A strange thing happened over the past could weeks: the incredibly hyped and debated Public-Private Investment Program started to die and no one seemed to notice. There have been a handful of stories. The Wall Street Journal reported on May 28 about the first part of the program's death:
The Legacy Loans Program, being crafted by the Federal Deposit Insurance Corp., is part of the $1 trillion Public Private Investment Program the Obama administration announced in March as a way to encourage banks to sell securities and loans weighing on their balance sheets to willing investors.
But prospective buyers and sellers have expressed reluctance to the FDIC about participating for fear the program's rules will change in a political atmosphere hostile to Wall Street. In addition, some banks that might have sold troubled loans into the program earlier in the year have become less eager as they regained a sense of stability.

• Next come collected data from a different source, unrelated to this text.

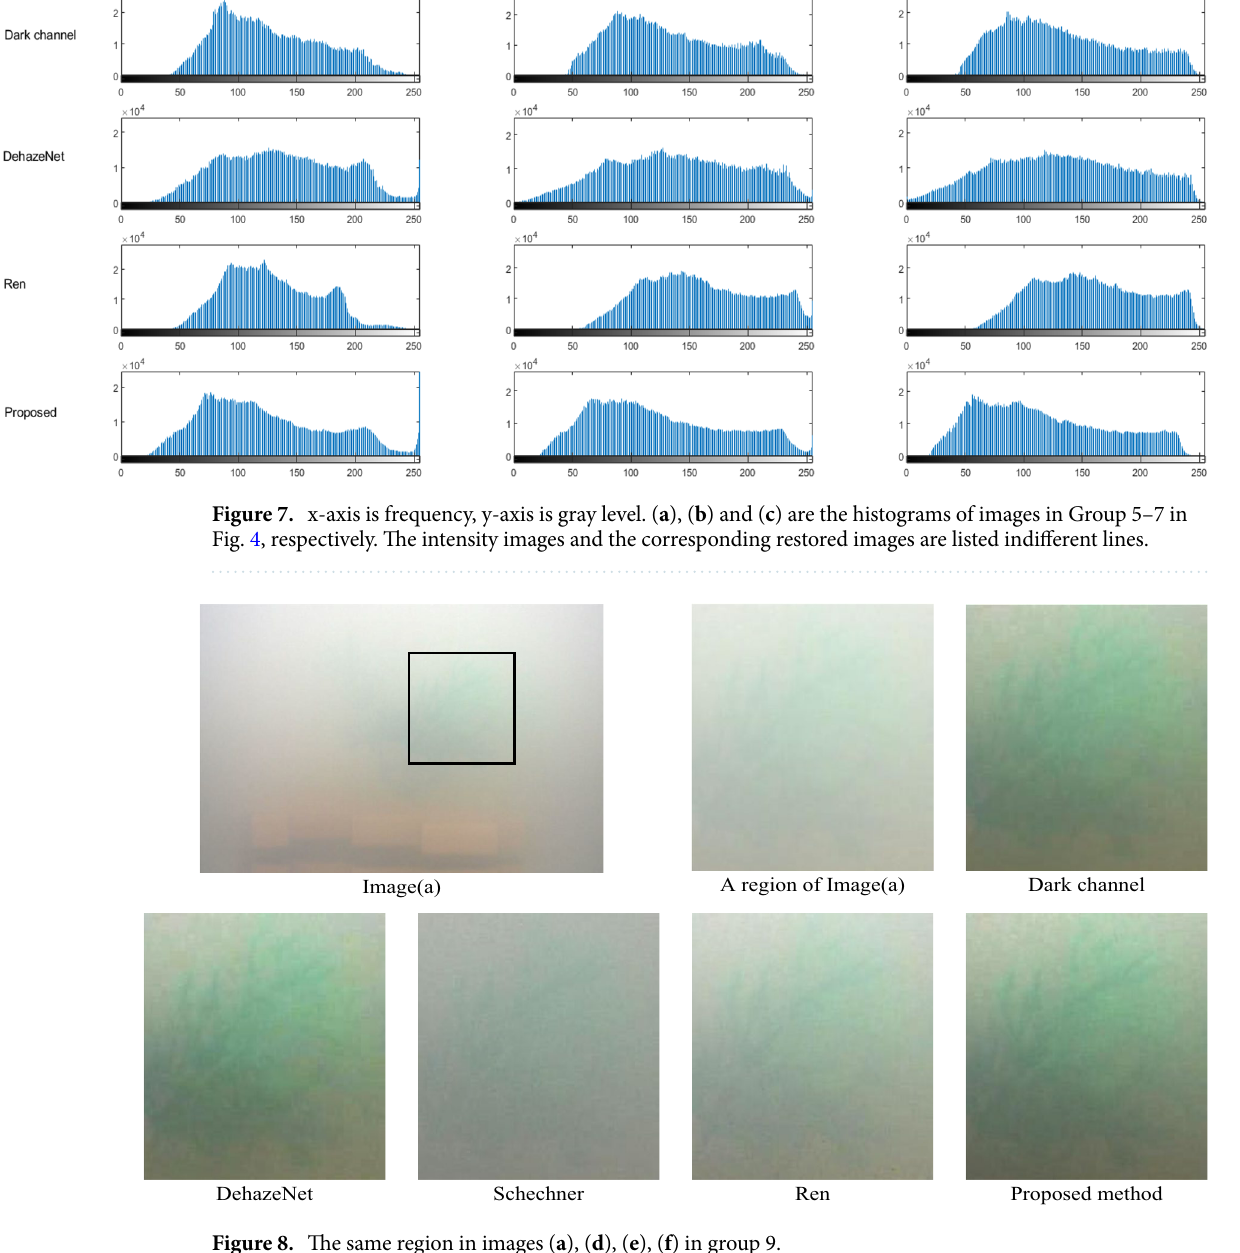
gray value change rate of the image. The larger average gradient of image is, the better details of the image are. Information entropy reflects the amount of information contained in an image. An image with larger informa- tion entropy contains more information. In Table 1, the bold data indicates the maximum value of every group, and the percentage in brackets indi- cates the improvement of the proposed method compared with the intensity image. As can be seen from Table 1, compared with the intensity image, contrast, gray standard deviation, average gradient and information entropy of the restored images are improved evidently. In general, compared with intensity images, the standard deviation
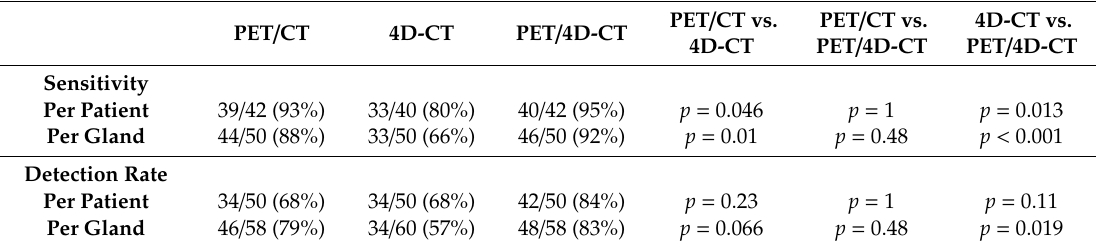
Table 3. Head-to-head comparison between PET / CT, 4D-CT, and PET / 4D-CT in the whole population including 50 patients and 54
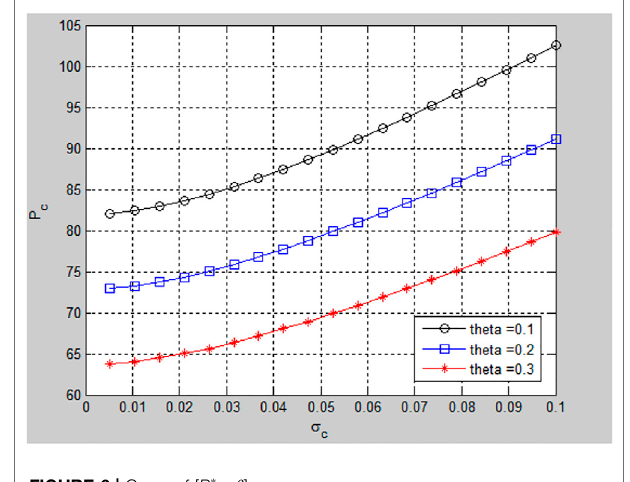
FIGURE 6 | Curve of [ P p c − θ ]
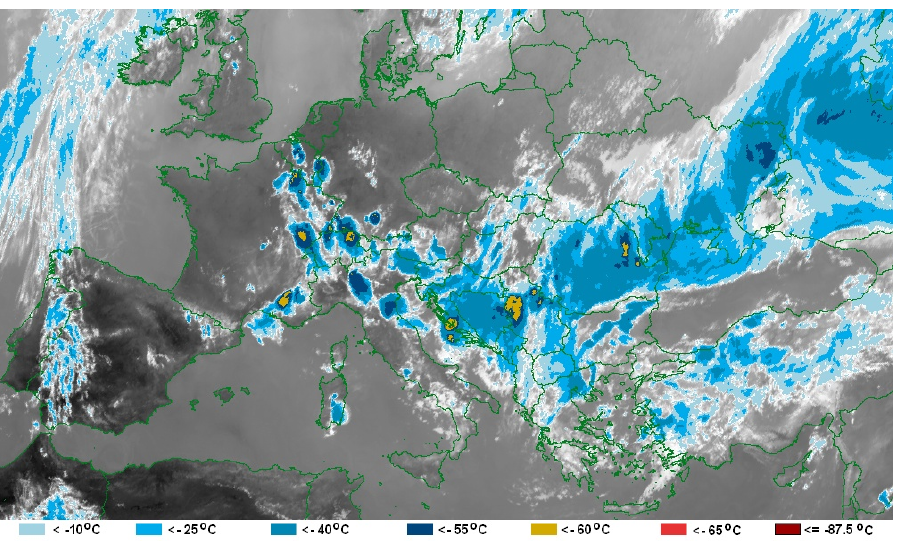
Figure 9 – MSG1 RGB satellite image of the cloud temperature at 5 pm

The other half of PPIP is supposed to be run by the Treasury department. However, given the success banks have had in raising capital in the wake of the stress tests, banks may continue to show reluctance to participate in the program in the near term until they are sure they need to.
This is good news, first because PPIP puts the taxpayers at significant financial risk while removing it from the banks that should be stuck with their bad investments. Second, because it shows that there might be more health in the banks than originally thought. Still, many economists believe that the banks need to clear their toxic assets before becoming healthy and this is just delaying that process.